▸ **WHAT YOU WILL DO**
Reproduce the full listing below unchanged, apart from the pictures.

▸ **INFORMATION SUPPLIED**
──────────────────────────────

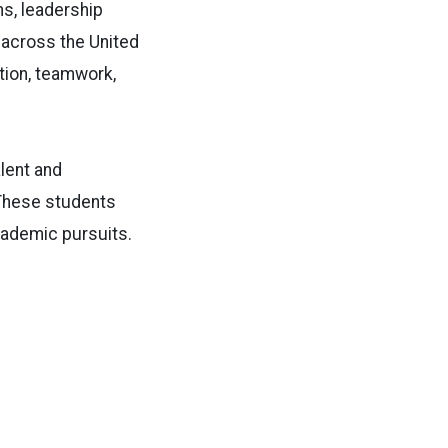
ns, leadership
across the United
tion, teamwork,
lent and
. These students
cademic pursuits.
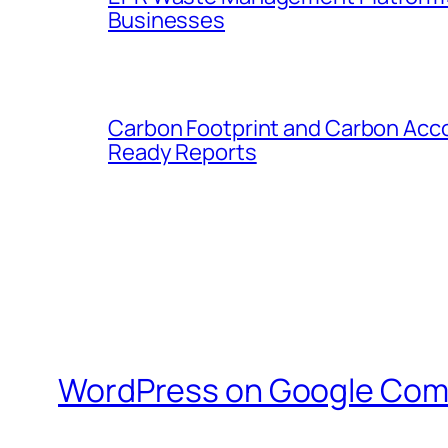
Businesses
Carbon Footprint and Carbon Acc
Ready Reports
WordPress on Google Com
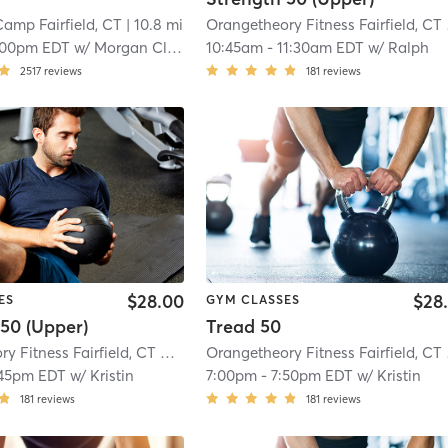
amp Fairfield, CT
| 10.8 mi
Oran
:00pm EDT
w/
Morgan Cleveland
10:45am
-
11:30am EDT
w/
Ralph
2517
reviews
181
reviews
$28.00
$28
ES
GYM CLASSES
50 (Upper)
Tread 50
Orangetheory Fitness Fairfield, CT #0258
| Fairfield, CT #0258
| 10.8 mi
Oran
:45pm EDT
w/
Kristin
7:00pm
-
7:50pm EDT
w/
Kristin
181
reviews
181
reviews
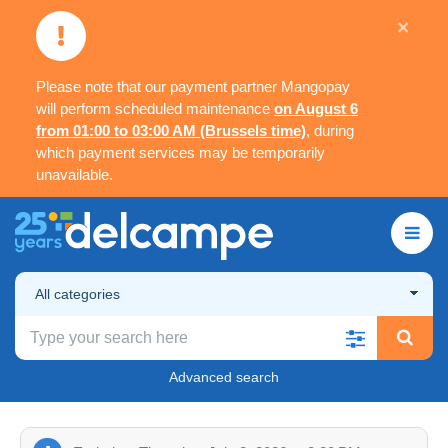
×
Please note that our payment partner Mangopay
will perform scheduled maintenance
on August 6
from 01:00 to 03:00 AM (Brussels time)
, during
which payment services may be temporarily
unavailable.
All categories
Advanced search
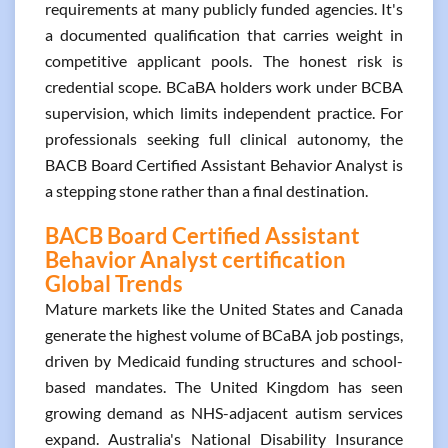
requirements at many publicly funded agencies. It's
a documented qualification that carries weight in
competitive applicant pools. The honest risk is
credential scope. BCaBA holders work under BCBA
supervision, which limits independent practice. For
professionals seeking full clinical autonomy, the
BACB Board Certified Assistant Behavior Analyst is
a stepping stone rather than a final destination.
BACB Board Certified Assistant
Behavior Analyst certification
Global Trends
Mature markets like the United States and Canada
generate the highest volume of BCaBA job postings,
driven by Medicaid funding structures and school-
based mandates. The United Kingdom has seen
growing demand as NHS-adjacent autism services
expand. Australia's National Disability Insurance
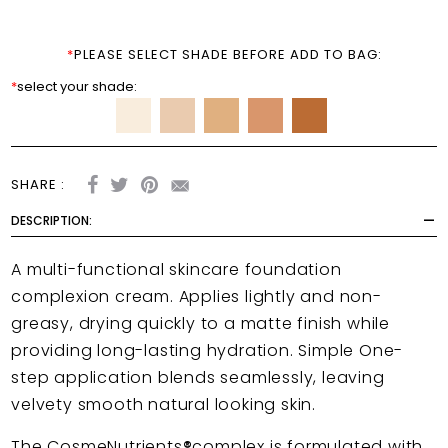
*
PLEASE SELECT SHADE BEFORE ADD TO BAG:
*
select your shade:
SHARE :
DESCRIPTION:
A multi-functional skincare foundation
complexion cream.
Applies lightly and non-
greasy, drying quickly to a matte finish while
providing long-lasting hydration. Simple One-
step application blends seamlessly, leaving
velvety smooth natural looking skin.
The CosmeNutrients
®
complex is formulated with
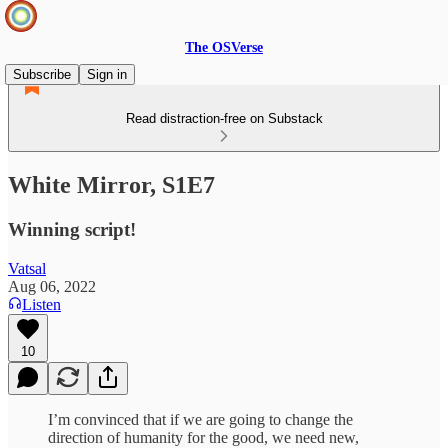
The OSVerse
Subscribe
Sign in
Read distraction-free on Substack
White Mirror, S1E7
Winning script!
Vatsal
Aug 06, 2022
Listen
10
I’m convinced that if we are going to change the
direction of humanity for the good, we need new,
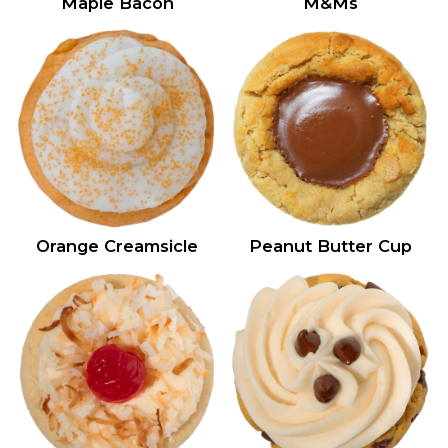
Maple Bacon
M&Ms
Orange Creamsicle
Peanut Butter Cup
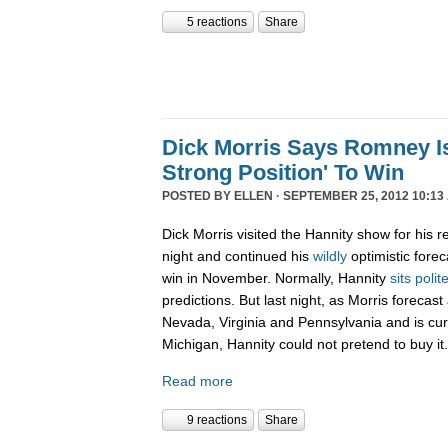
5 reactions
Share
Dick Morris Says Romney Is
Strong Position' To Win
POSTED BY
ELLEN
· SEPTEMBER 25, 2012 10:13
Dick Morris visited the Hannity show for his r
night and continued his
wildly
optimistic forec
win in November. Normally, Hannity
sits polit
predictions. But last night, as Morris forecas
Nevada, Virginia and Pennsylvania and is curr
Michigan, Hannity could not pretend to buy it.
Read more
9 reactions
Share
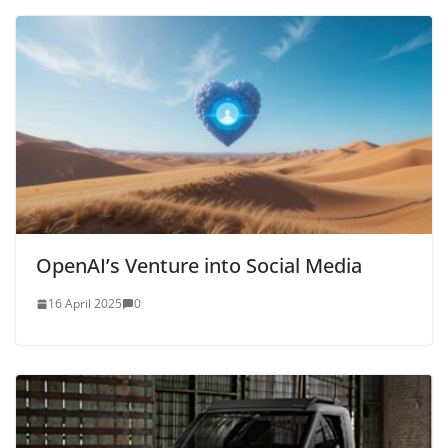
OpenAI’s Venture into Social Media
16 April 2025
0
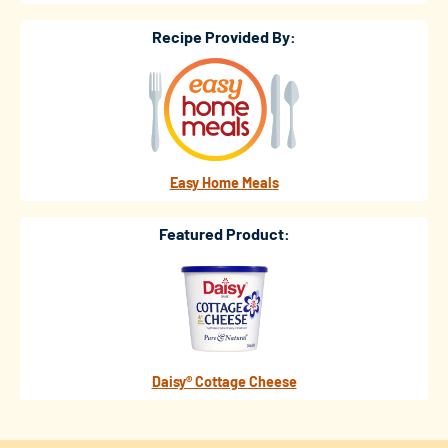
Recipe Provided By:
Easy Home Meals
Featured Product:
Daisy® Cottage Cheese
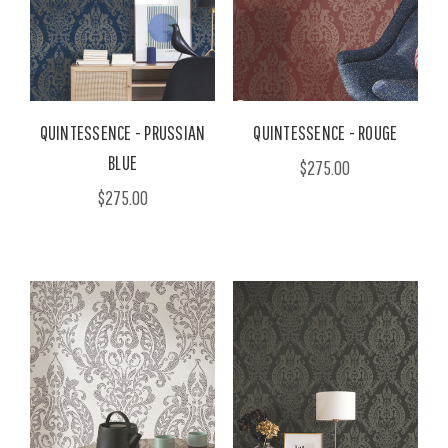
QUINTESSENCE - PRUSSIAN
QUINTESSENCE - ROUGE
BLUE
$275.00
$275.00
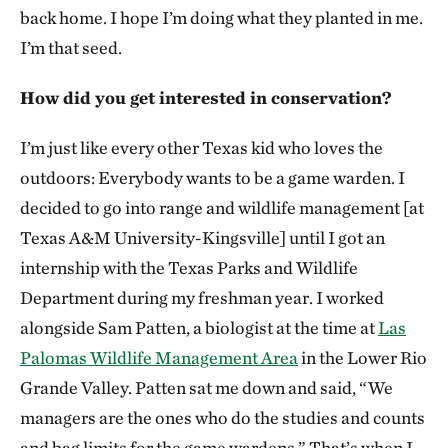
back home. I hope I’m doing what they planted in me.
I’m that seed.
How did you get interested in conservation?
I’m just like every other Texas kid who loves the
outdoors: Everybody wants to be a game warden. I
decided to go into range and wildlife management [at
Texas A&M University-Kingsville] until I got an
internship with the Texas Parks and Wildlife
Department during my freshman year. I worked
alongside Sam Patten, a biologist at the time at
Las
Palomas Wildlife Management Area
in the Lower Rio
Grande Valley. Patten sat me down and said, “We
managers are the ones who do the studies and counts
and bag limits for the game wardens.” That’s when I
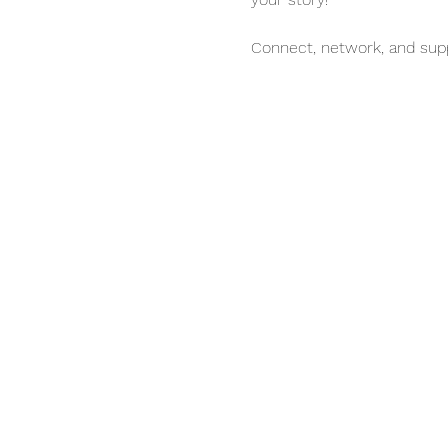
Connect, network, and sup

──────────────────────────────

▸ **RESPONSE AREA**
ns, leadership
across the United
tion, teamwork,
lent and
. These students
cademic pursuits.
Businesses
Carbon Footprint and Carbon Acc
Ready Reports
WordPress on Google Com
amp Fairfield, CT
| 10.8 mi
Oran
:00pm EDT
w/
Morgan Cleveland
10:45am
-
11:30am EDT
w/
Ralph
2517
reviews
181
reviews
$28.00
$28
ES
GYM CLASSES
50 (Upper)
Tread 50
Orangetheory Fitness Fairfield, CT #0258
| Fairfield, CT #0258
| 10.8 mi
Oran
:45pm EDT
w/
Kristin
7:00pm
-
7:50pm EDT
w/
Kristin
181
reviews
181
reviews
×
Please note that our payment partner Mangopay
will perform scheduled maintenance
on August 6
from 01:00 to 03:00 AM (Brussels time)
, during
which payment services may be temporarily
unavailable.
All categories
Advanced search
requirements at many publicly funded agencies. It's
a documented qualification that carries weight in
competitive applicant pools. The honest risk is
credential scope. BCaBA holders work under BCBA
supervision, which limits independent practice. For
professionals seeking full clinical autonomy, the
BACB Board Certified Assistant Behavior Analyst is
a stepping stone rather than a final destination.
BACB Board Certified Assistant
Behavior Analyst certification
Global Trends
Mature markets like the United States and Canada
generate the highest volume of BCaBA job postings,
driven by Medicaid funding structures and school-
based mandates. The United Kingdom has seen
growing demand as NHS-adjacent autism services
expand. Australia's National Disability Insurance
*
PLEASE SELECT SHADE BEFORE ADD TO BAG:
*
select your shade:
SHARE :
DESCRIPTION:
A multi-functional skincare foundation
complexion cream.
Applies lightly and non-
greasy, drying quickly to a matte finish while
providing long-lasting hydration. Simple One-
step application blends seamlessly, leaving
velvety smooth natural looking skin.
The CosmeNutrients
®
complex is formulated with
The OSVerse
Subscribe
Sign in
Read distraction-free on Substack
White Mirror, S1E7
Winning script!
Vatsal
Aug 06, 2022
Listen
10
I’m convinced that if we are going to change the
direction of humanity for the good, we need new,
Maple Bacon
M&Ms
Orange Creamsicle
Peanut Butter Cup
5 reactions
Share
Dick Morris Says Romney Is
Strong Position' To Win
POSTED BY
ELLEN
· SEPTEMBER 25, 2012 10:13
Dick Morris visited the Hannity show for his r
night and continued his
wildly
optimistic forec
win in November. Normally, Hannity
sits polit
predictions. But last night, as Morris forecas
Nevada, Virginia and Pennsylvania and is curr
Michigan, Hannity could not pretend to buy it.
Read more
9 reactions
Share
OpenAI’s Venture into Social Media
16 April 2025
0
Recipe Provided By:
Easy Home Meals
Featured Product:
Daisy® Cottage Cheese
QUINTESSENCE - PRUSSIAN
QUINTESSENCE - ROUGE
BLUE
$275.00
$275.00
back home. I hope I’m doing what they planted in me.
I’m that seed.
How did you get interested in conservation?
I’m just like every other Texas kid who loves the
outdoors: Everybody wants to be a game warden. I
decided to go into range and wildlife management [at
Texas A&M University-Kingsville] until I got an
internship with the Texas Parks and Wildlife
Department during my freshman year. I worked
alongside Sam Patten, a biologist at the time at
Las
Palomas Wildlife Management Area
in the Lower Rio
Grande Valley. Patten sat me down and said, “We
managers are the ones who do the studies and counts
and bag limits for the game wardens.” That’s when I
Connect, network, and sup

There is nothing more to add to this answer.